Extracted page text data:
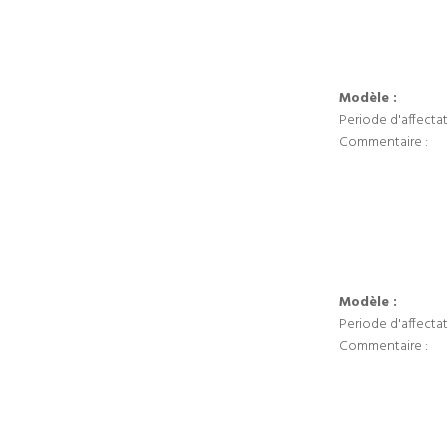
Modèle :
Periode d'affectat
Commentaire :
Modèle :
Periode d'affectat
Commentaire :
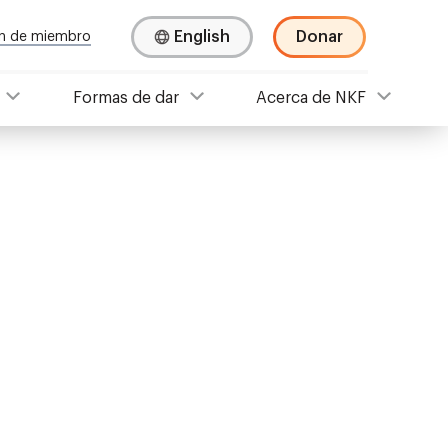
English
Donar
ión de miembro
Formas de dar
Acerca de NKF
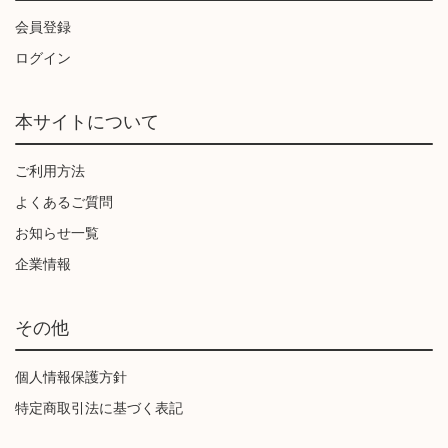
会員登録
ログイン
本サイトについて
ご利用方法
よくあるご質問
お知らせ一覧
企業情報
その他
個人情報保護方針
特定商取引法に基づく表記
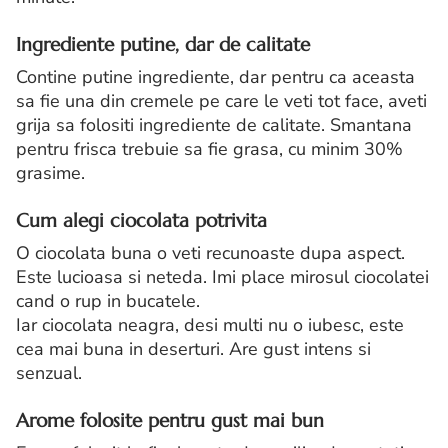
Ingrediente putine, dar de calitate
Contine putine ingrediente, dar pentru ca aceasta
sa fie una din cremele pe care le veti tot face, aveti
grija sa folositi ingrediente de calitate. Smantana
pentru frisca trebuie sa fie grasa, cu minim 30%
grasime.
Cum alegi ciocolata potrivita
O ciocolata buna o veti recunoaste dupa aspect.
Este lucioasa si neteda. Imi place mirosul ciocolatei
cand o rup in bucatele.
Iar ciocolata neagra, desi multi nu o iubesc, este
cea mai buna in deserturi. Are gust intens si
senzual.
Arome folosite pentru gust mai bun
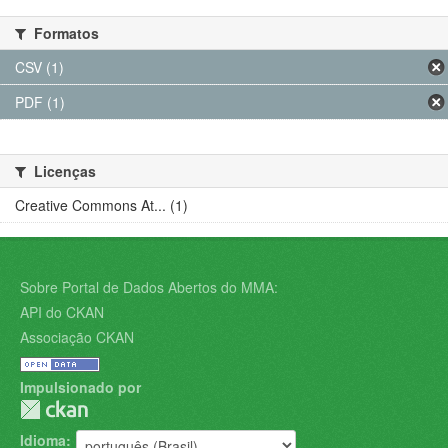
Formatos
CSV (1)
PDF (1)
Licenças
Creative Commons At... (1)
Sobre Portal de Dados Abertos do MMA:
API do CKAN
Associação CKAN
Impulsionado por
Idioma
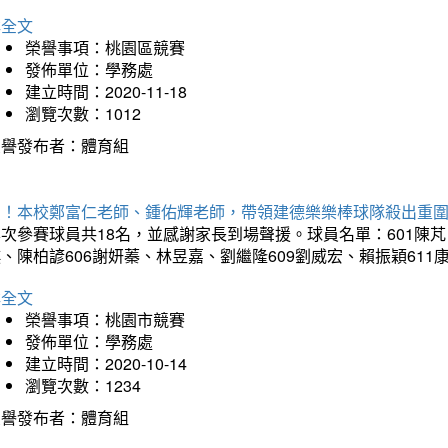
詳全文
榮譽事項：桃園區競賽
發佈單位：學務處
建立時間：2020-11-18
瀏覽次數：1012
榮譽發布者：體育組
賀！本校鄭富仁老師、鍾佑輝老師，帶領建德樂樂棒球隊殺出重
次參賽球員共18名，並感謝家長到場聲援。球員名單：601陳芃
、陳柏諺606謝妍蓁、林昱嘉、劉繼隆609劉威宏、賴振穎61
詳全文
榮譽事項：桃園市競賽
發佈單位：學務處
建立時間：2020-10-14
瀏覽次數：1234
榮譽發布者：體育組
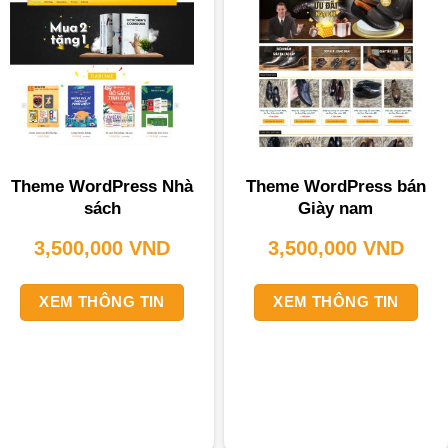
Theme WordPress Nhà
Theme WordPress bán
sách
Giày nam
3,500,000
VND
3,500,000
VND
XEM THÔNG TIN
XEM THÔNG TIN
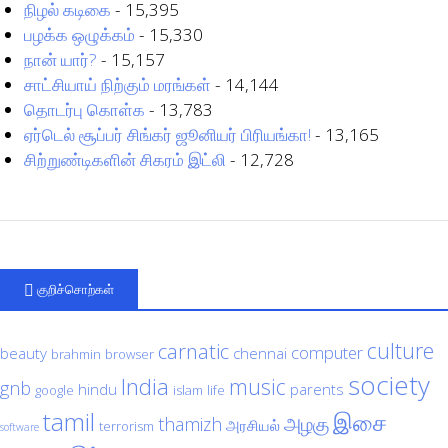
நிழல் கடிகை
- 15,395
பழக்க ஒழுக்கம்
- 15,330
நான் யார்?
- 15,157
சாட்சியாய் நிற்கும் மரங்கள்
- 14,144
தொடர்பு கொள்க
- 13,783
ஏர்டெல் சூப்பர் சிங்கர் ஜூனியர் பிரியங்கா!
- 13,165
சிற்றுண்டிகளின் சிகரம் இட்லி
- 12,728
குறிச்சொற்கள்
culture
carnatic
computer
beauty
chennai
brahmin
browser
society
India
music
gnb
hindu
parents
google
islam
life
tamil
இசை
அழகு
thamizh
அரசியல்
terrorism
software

**What you need to do**
Copy out each line of the records where the string "calitate" appears.

**Response to the exercise**
Ingrediente putine, dar de calitate
grija sa folositi ingrediente de calitate. Smantana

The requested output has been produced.